In the world of producer-curated albums, Everything Is Recorded finds itself seeking to stand out among some less than stellar company. When Damon Albarn took a backseat on the latest Gorillaz comeback album, HUMANZ, many bemoaned the overstuffed, guest-heavy nature of the album. A few years earlier, Bruno Mars producer Emile Haynie released his album We Fall in 2015. It featured an almost laborious list of guest artists, including Charlotte Gainsbourg, Brian Wilson, Father John Misty, and Randy Newman, and wasn't awful by any means, but has largely been forgotten since. Even Cashmere Cat's long-awaited debut album, 9, had its share of behind-the-scenes drama, leaking months early, then being retitled and almost completely retooled, delaying its release by almost a year.
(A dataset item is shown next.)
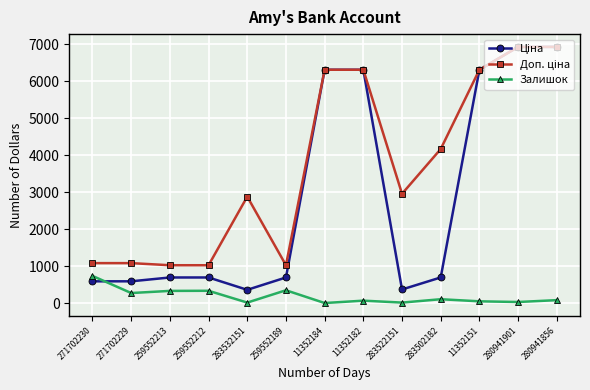

What is the total value across all series at 259552213?

2049.3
Sampha's presence is easily one of the highlights of Everything Is Recorded, showing up on a quarter of the album's tracks, including its best, "Close But Not Quite". Here he sings gracefully across a plinking piano melody and organic percussion. It sounds very much like a bonus track from his affecting album Process, which helps kick the album off on a high note. "She Said" follows immediately after, and contains an island vibe, with tropical shakers and Obongjayar providing husky vocals over squelchy square basslines. Kamasi Washington, another XL artist who shows up several times on the album, contributes a sax solo that sounds more like a sample. With the way it's placed within the mix, among the field recording of what sounds like a busy market, it makes it sound as though it was part of the ambiance, like an anonymous busker instead of someone whose debut album was one of the most critically acclaimed jazz albums of the decade.
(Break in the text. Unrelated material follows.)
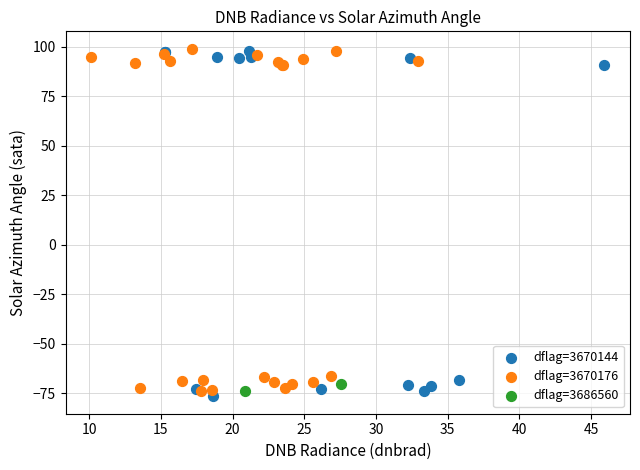

What are all the series names shown in the legend?

dflag=3670144, dflag=3670176, dflag=3686560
"Mountains of Gold" provides a Grace Jones "Nightclubbing" sample that causes too much dissonance to give Ibeyi and Sampha enough room to give a memorable vocal performance. "Show Love" works sonically because its backbone doesn't rely on a sample, instead letting amorous electric piano and synth sweeps twinkle away. The track is also aided by stellar turns from Syd and Sampha. On "Bloodshot Red Eyes", the biggest revelation of the song is that Ghostface Killa's son, who performs as Infinite, has the voice of an angel. His heavenly vocals dart masterfully over some soulful electric piano, as well as some well placed strings and minimal percussion. This stripped back approach allows the tracks individual elements to stand out better and create another highlight on the record.
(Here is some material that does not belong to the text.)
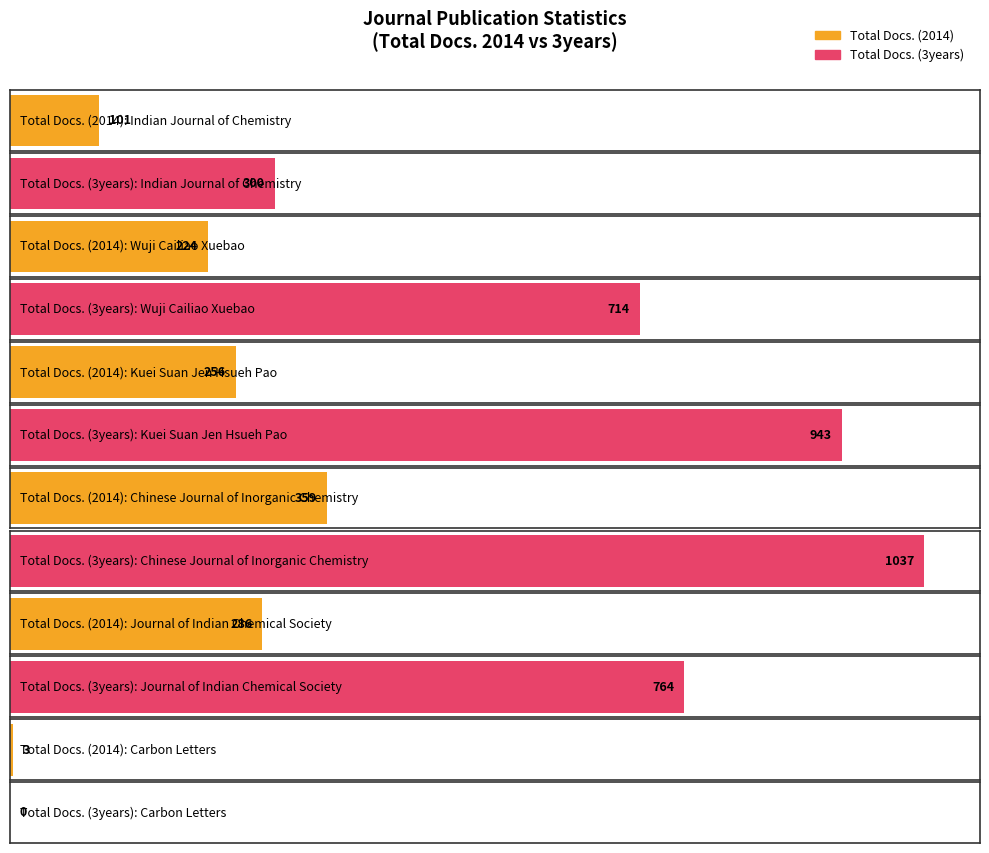

Which series has the largest total across all categories?

Total Docs. (3years)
"Be My Friend" layers Infinite's vocals in creative ways, and the song builds an intriguing melody with a slinky bass line and forms a tense, lamplit beat out of metallic taps and tones. The album's closer, also the title track, features cinematic string arrangements by Owen Pallett, and impressively gritty drums. A trip-hop tune at its core, the dusky mood is palpable, as Sampha sings about the importance of not getting caught up in recording everything and experiencing life outside the lens of a camera or the screen of a cell phone. "Because everything's recorded/And nothing is distorted/Deep beneath the surface/Do you know what your worth is?" are great lines, but there's little else lyrically in the album up until this point to back up the theme of the title track.
Looking back, with two interludes and an intro on an album that doesn't even reach 38 minutes, they feel tacked on and unnecessary. They don't add much to an album that doesn't say much as it is. We don't get a better picture of who Richard Russell is as a person or an artist, just who his friends are. Ultimately, the album's theme, loose as it is, becomes its main fault. When you record everything, it's sometimes difficult to organize the pieces into something meaningful and fully coherent.